We should never be judged by the place we were born in, it is no decision of ours.

October 15, 2009

And why not be smart AND happy?


I came across one of Hemingway's quotes a couple of days ago, which says: Happiness in intelligent people is the rarest thing I know. It got me thinking, it's not as if there's anything new about the statement, I have already been through the stage where I would go about life and pretend to bear the cross of unhappiness as a result of intelligence. This time it made me wonder whether there's a way out of misery for those whose mind never stops working.

First of all, the intelligence is so closely interconnected to unhappiness because the world's a battlefield where the rules of the fight are not dictated by reason, but by instincts. And life is all about fight. Fight for a better place, for a warmer bed, for a softer chair. The principles of fight are quite distinct among people, based on who they are and how they think or how much they think. It's quite a blissful experience when one doesn't spend much time thinking about things, one which I have always longed to have. Therefore, intelligence is all about considering the complexity of things, taking out the mediocre and futile, focusing only on meaningfulness and relevance. But this is such a strain of mind! Smartness means high levels of expectations, hence low chances of satisfaction.

One thing brightness should be in search of is creating happiness out of any situation of life. One must infiltrate satisfaction in everything one does and adjust things and activities to one's tastes and desires so that life becomes more bearable and even enjoyable. But then again, this is a very simplistic way of putting it and it takes a very long way to get to the simple part of everything. But one should try and excel at everything one puts one's mind to. As Henry Wadsworth Longfellow said, In character, in manner, in style, in all things, the supreme excellence is simplicity.

September 04, 2009

Reading fiction improves our social skills

I remember I had always been good at deciding whether somebody was a good or a bad person from a first encounter. And I mainly exercised this ability in high school and at the university, when I used to give verdicts about teachers to my colleagues: this one's good, oh! that one is a bitch. And it always turned out I had been right. And where was it that I learned so much about people? It was definitely not from a very intense social interaction I was part of on a regular basis. No, my social skills came from a different source, one which used to be considered giving opposite results: reading fiction.

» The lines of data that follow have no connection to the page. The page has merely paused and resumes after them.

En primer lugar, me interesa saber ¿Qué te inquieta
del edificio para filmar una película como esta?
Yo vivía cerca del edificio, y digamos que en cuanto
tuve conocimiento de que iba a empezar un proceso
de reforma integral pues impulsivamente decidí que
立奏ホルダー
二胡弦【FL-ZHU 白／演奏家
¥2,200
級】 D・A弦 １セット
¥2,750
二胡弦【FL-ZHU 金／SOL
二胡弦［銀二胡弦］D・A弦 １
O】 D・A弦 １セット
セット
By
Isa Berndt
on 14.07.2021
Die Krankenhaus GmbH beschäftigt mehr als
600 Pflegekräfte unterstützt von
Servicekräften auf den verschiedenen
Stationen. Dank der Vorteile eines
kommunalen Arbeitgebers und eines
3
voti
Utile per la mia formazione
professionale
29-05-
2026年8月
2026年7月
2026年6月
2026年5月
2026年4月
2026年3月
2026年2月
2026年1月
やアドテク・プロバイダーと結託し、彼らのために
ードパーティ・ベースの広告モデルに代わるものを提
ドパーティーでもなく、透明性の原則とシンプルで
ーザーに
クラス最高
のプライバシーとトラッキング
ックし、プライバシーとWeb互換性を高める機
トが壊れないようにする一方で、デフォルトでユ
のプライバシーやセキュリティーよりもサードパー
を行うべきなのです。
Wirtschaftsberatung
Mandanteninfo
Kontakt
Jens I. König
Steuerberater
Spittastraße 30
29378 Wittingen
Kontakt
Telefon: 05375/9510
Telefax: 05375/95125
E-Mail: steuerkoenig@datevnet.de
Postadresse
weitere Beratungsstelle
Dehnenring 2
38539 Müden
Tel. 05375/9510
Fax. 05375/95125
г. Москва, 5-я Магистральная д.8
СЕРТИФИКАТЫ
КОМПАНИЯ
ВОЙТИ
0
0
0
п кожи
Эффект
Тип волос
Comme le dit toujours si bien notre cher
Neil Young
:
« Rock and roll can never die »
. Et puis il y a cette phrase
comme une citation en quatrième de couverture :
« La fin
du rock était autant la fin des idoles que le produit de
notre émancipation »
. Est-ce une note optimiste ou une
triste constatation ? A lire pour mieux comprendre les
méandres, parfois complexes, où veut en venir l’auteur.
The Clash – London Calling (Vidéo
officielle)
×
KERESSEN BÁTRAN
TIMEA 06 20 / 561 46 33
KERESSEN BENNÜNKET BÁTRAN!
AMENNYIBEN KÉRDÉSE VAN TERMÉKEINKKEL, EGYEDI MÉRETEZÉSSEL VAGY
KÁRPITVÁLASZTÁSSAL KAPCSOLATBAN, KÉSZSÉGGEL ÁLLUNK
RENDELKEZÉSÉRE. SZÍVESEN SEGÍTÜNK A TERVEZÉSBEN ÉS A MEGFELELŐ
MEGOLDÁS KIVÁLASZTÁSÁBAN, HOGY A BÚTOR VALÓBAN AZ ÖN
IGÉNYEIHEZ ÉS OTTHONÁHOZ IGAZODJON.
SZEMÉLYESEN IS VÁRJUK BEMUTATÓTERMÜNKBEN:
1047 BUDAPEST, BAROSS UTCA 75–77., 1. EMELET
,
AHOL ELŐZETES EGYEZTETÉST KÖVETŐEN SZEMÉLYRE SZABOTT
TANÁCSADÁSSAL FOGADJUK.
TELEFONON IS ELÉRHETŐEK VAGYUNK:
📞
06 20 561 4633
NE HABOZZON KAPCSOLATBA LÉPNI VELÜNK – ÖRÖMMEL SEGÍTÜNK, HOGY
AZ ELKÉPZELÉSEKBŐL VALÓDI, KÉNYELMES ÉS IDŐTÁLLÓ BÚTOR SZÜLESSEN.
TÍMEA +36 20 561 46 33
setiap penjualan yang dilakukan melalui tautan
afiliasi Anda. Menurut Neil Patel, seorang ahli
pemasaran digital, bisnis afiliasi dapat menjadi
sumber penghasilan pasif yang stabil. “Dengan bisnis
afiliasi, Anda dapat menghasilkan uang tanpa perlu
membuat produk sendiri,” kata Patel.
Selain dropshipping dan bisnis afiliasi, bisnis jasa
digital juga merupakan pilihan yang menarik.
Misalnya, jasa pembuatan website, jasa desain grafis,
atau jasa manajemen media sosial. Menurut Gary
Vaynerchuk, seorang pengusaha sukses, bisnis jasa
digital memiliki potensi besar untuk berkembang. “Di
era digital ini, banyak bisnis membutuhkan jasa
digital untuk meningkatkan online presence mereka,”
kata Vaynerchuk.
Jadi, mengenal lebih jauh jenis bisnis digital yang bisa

Novelist and psychologist Keith Oatley argues that fiction can help us empathize with other people and connect with something larger than ourselves. It can facilitate our understanding of some other worlds than ours and it makes us better when interacting with others. Now I have got my answer. I have been really puzzled by how I was able to understand others, by the way I managed to get through to people by just asking the questions they were eager to answer and by trying to find out things they liked to talk about and then introduce them into our conversations. I am very fond of my findings in terms of people and their worlds and I rarely like to talk about my own, I'd rather keep it to myself, unless somebody is really interested in hearing about it.

It turns out my fiction reading throughout the years does not have the effect of alienating me from reality, on the contrary, it gets me closer to it, it helps me comprehend things and people through a different way; not by direct contact, but by reading of worlds where people live their lives and aren't aware of somebody studying them; of all the worlds which one cannot possibly manage to come in contact with in real life, but nonetheless available to us and accessible at any time of life.

There's no bigger joy in life than reading a very good book, which depicts a world of people that go through the things you thought could happen only to you. There's no other pleasure than finding out that there have been and will be people just like you, that a direct contact with someone you like is not the only choice given by life.